LaFell’s pedestrian numbers become even more frustrating to fans when you consider what he has done since moving on from the Panthers. In his first season with the New England Patriots, LaFell posted career-highs in receptions (74), yards (953) and touchdowns (seven). He went on to have another solid year in 2015 and would have again posted better numbers than any of his years in Carolina if he didn’t miss five games. And, in his first season with the Bengals in 2016, LaFell is once again set to have one of his best seasons in the NFL. Newton would have loved to have this version of LaFell when he was still on the roster.
8 Corey Brown
Corey “Philly” Brown was an undrafted free agent signed by the Panthers in 2014, but he has made a minimal impact as one of Newton’s receivers. In his first two seasons, Brown totaled 743 yards and six touchdowns. Yes, he did have four catches for 80 yards in the Super Bowl, but it was in a game where the Panthers were getting smoked, and he had to leave the game early.
7 Louis Murphy
With a need at wide receiver in 2012, the Panthers acquired Louis Murphy from the Raiders in exchange for a conditional late-round pick. Murphy, who was originally a fourth-round pick of the Raiders, was coming off a down season and looked like he was going to be cut. So, the Panthers swooped in and made the move for Murphy.
6 Jason Avant
Jason Avant signed a one-year deal with the Panthers in 2014 after the veteran wideout was a solid contributor for the Philadelphia Eagles over eight seasons; although he never gained more than 1,000 yards. The Panthers had major holes in their receiving corps with four wideouts having departed and Avant was one of their solutions, albeit an unsuccessful one.
5 Brenton Bersin
In his third season in the NFL, Brenton Bersin has never caught more than four passes in any game, and his career-high in receiving yards for a single contest is 54. Overall, Bersin has 23 receptions for 277 yards and one touchdown in 31 career games with Carolina.
4 Ed Dickson
Tight end Ed Dickson means well, but he’s not much of a receiver. In his two previous seasons with the Panthers before 2016, Dickson recorded just 27 catches for 236 yards and three touchdowns in 32 games. In 2015, he averaged just 7.1 yards per reception.
3 Armanti Edwards
After a successful college career, Armanti Edwards was taken by the Panthers in the third round of the 2010 draft as a quarterback. Once it was clear the Appalachian State product wasn’t going to get any playing time behind center, Carolina switched his position to receiver in 2012. In 16 games as a receiver and returner in 2012, Edwards corralled just five of his nine targets for 121 yards, 82 of which came on one play.
2 Domenik Hixon
The Panthers signed Domenik Hixon in 2013 after he proved to be a serviceable receiver for the New York Giants over five seasons. Hixon totaled 596 yards in 2008 and 567 yards in 2012, his best two seasons in the NFL. He also spent time as a returner, although he wasn’t anything special in that regard.
1 Michael Dyer
There’s a reason Newton didn’t target running back Michael Dyer in college: he wasn’t a good pass-catching back. In four years at college - one of which was spent with Newton at Auburn - Dyer caught just eight balls for 48 yards and never found paydirt through the air. With Newton behind center, Dyer caught just one pass for nine yards.

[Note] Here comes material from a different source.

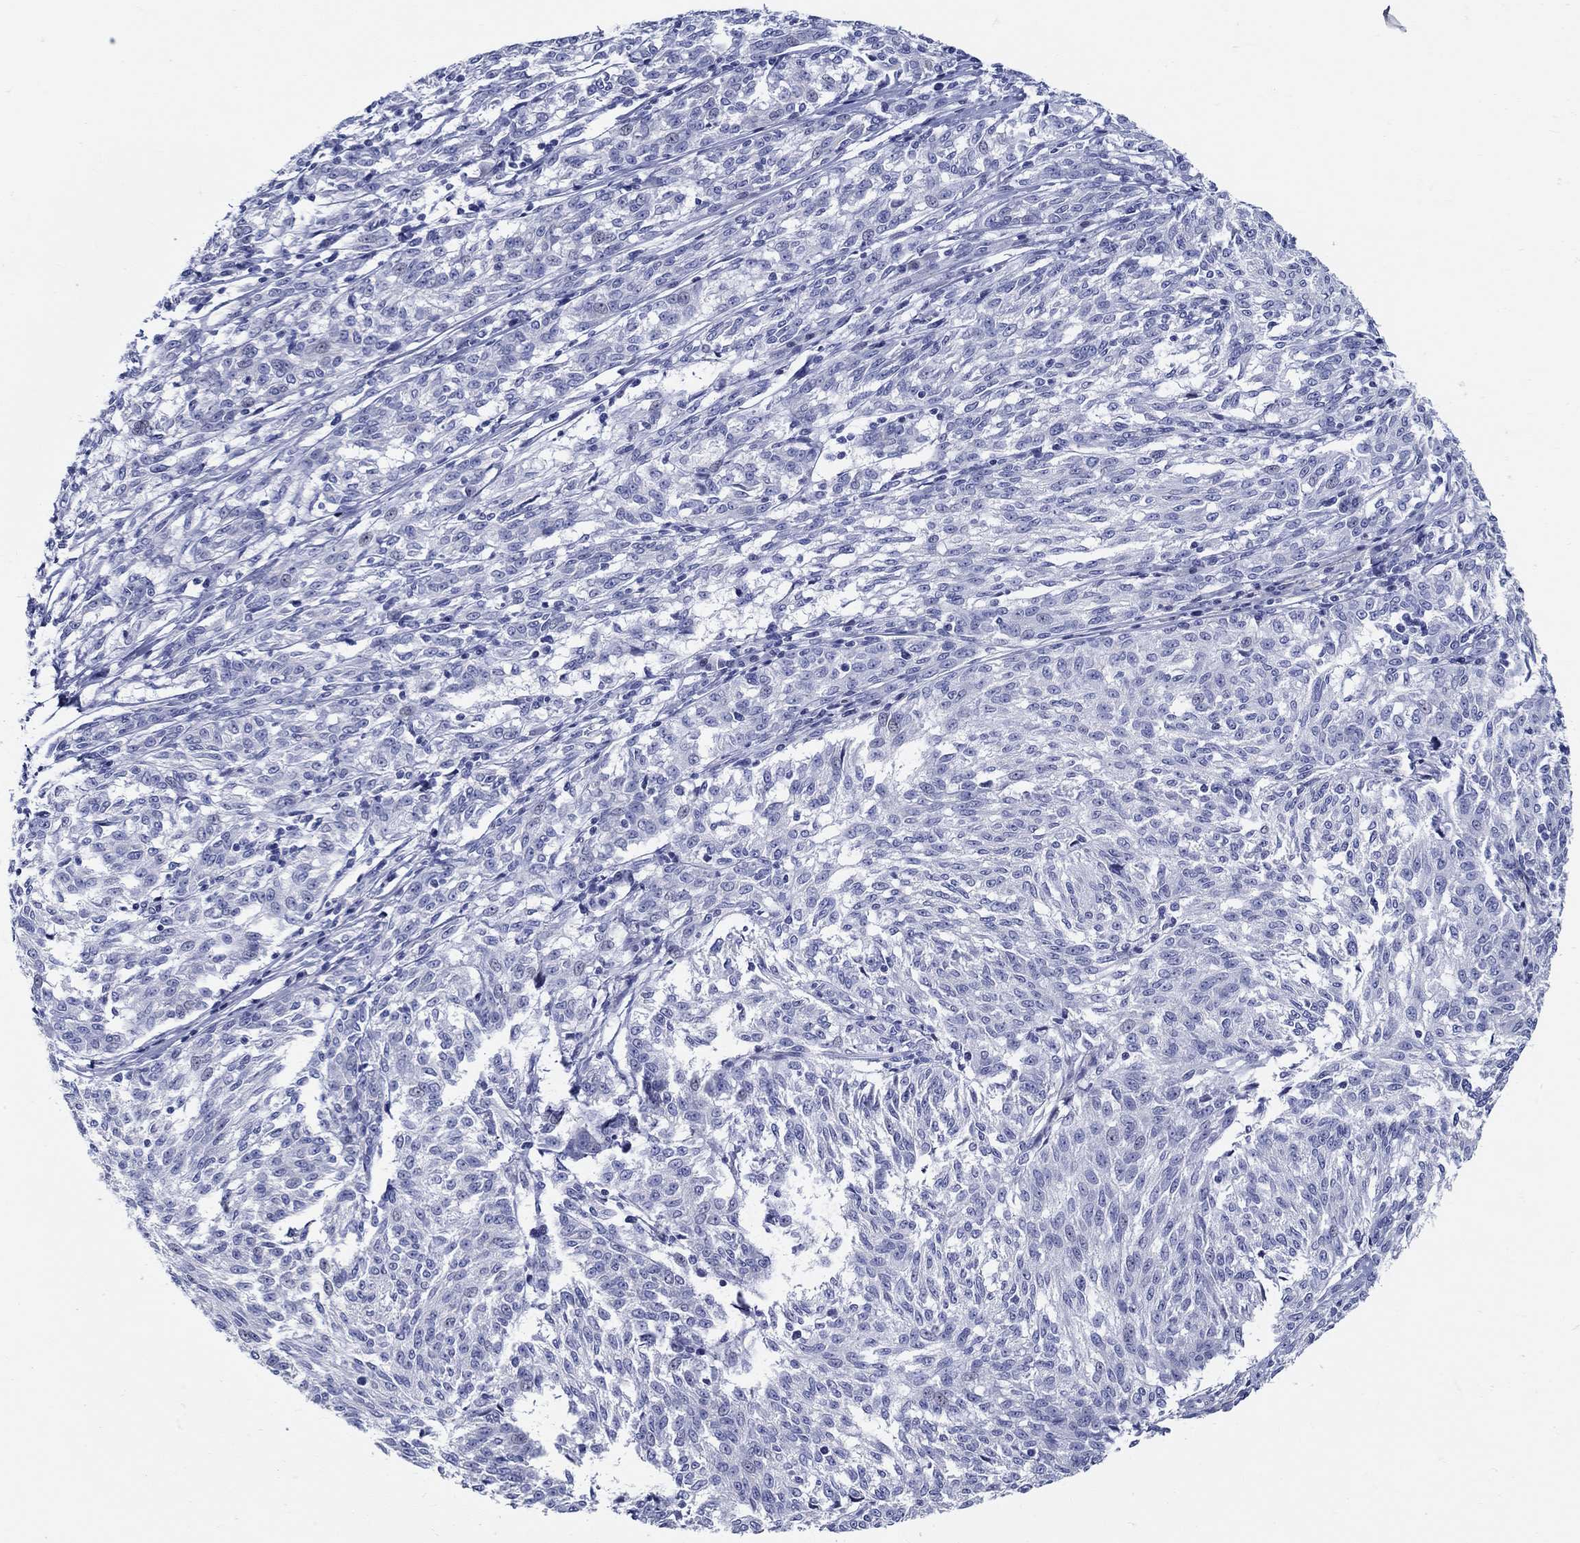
{"staining": {"intensity": "negative", "quantity": "none", "location": "none"}, "tissue": "melanoma", "cell_type": "Tumor cells", "image_type": "cancer", "snomed": [{"axis": "morphology", "description": "Malignant melanoma, NOS"}, {"axis": "topography", "description": "Skin"}], "caption": "Protein analysis of melanoma reveals no significant positivity in tumor cells. Nuclei are stained in blue.", "gene": "CRYGS", "patient": {"sex": "female", "age": 72}}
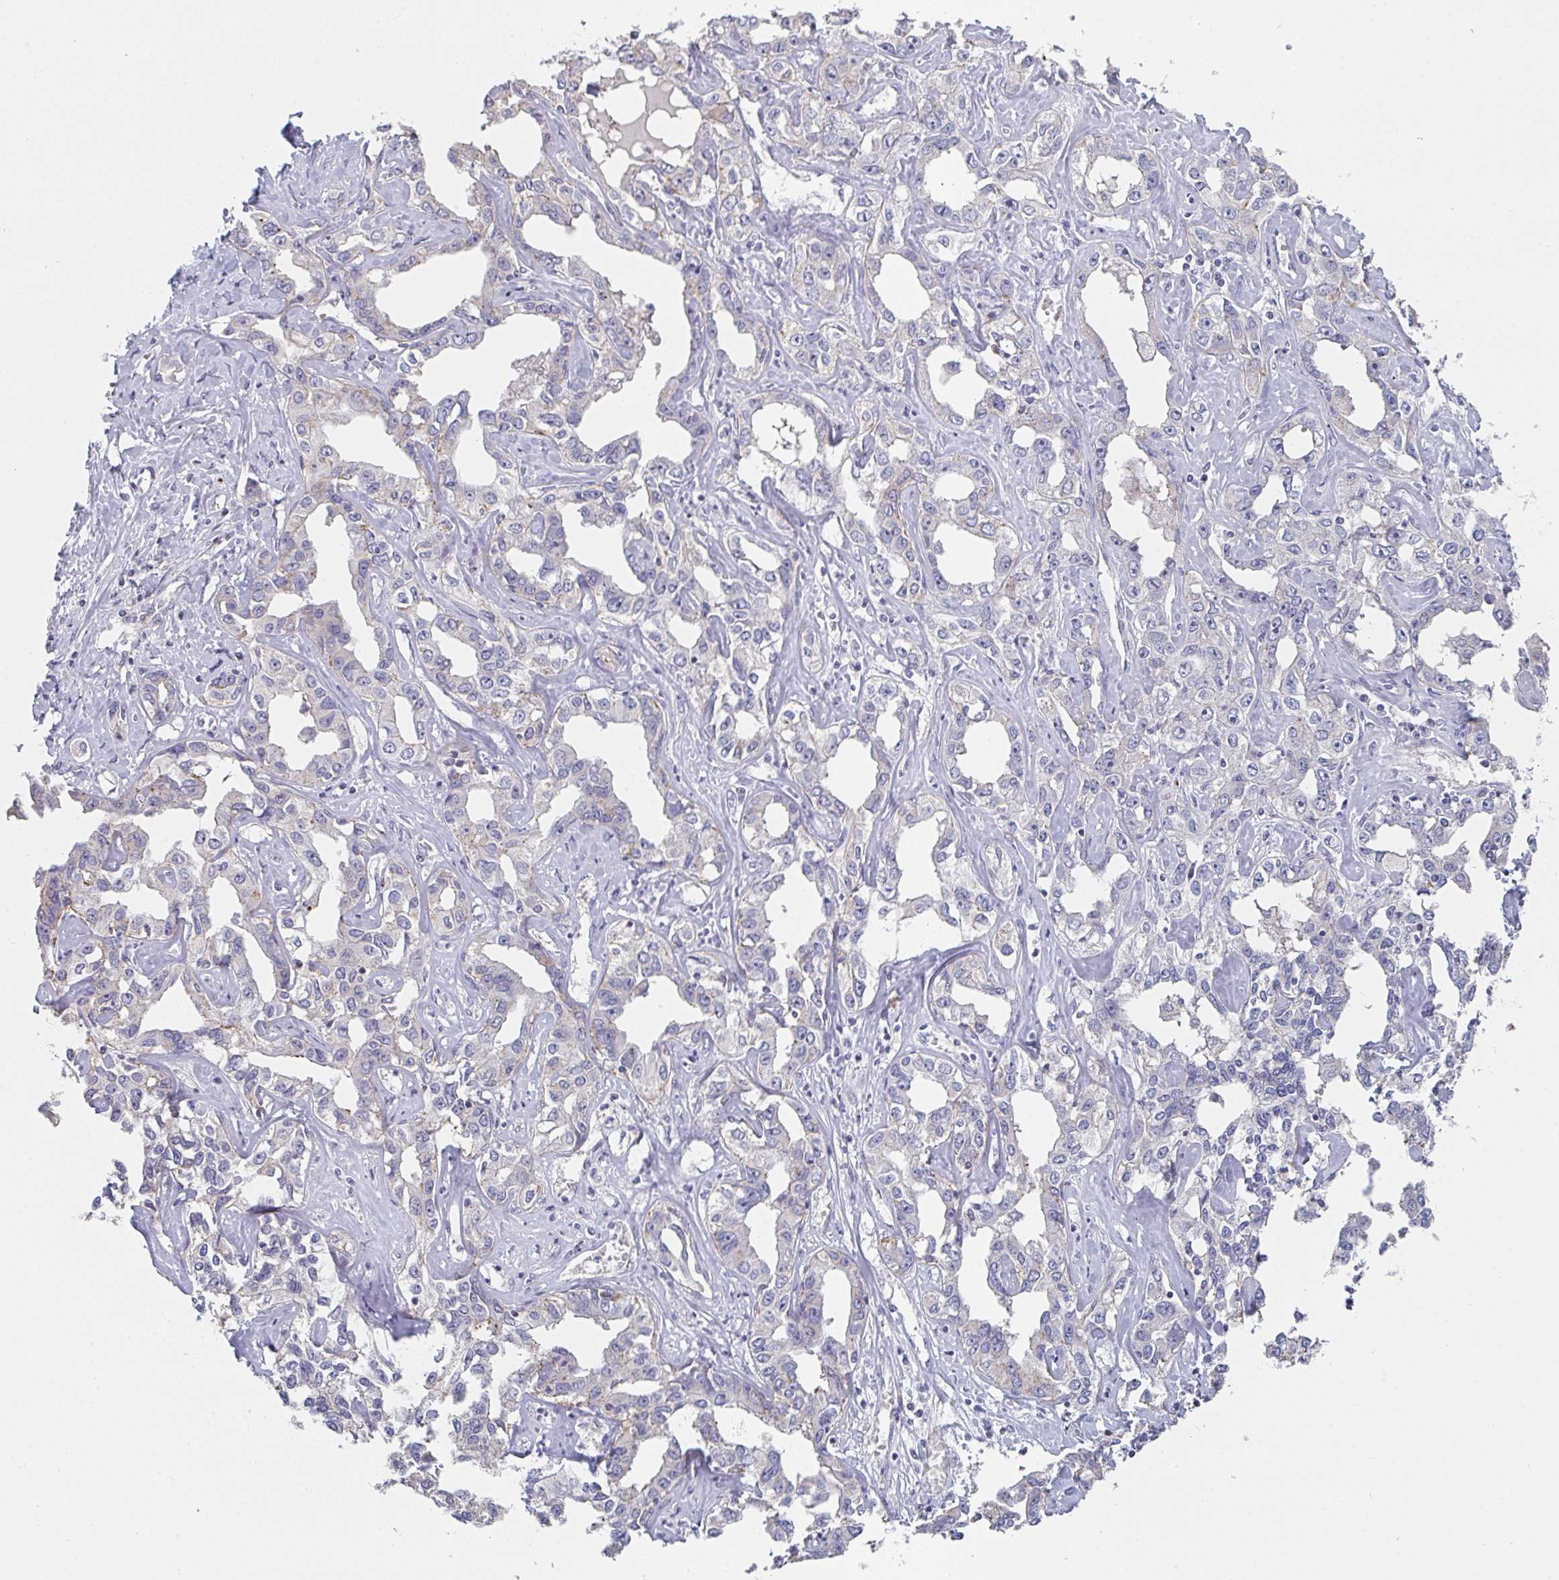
{"staining": {"intensity": "negative", "quantity": "none", "location": "none"}, "tissue": "liver cancer", "cell_type": "Tumor cells", "image_type": "cancer", "snomed": [{"axis": "morphology", "description": "Cholangiocarcinoma"}, {"axis": "topography", "description": "Liver"}], "caption": "A micrograph of liver cholangiocarcinoma stained for a protein reveals no brown staining in tumor cells.", "gene": "CHMP5", "patient": {"sex": "male", "age": 59}}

After running into a slew of problems during his years at Auburn, Arkansas State, and Louisville, Dyer was seen as a one-dimensional back and went undrafted and unsigned. Finally the Oakland Raiders gave him a chance and he attended a tryout at the team’s rookie minicamp, but failed to make the roster. A last-ditch effort to play football with the Saskatchewan Roughriders of the CFL didn’t last long, as he was released by the team less than two months after signing.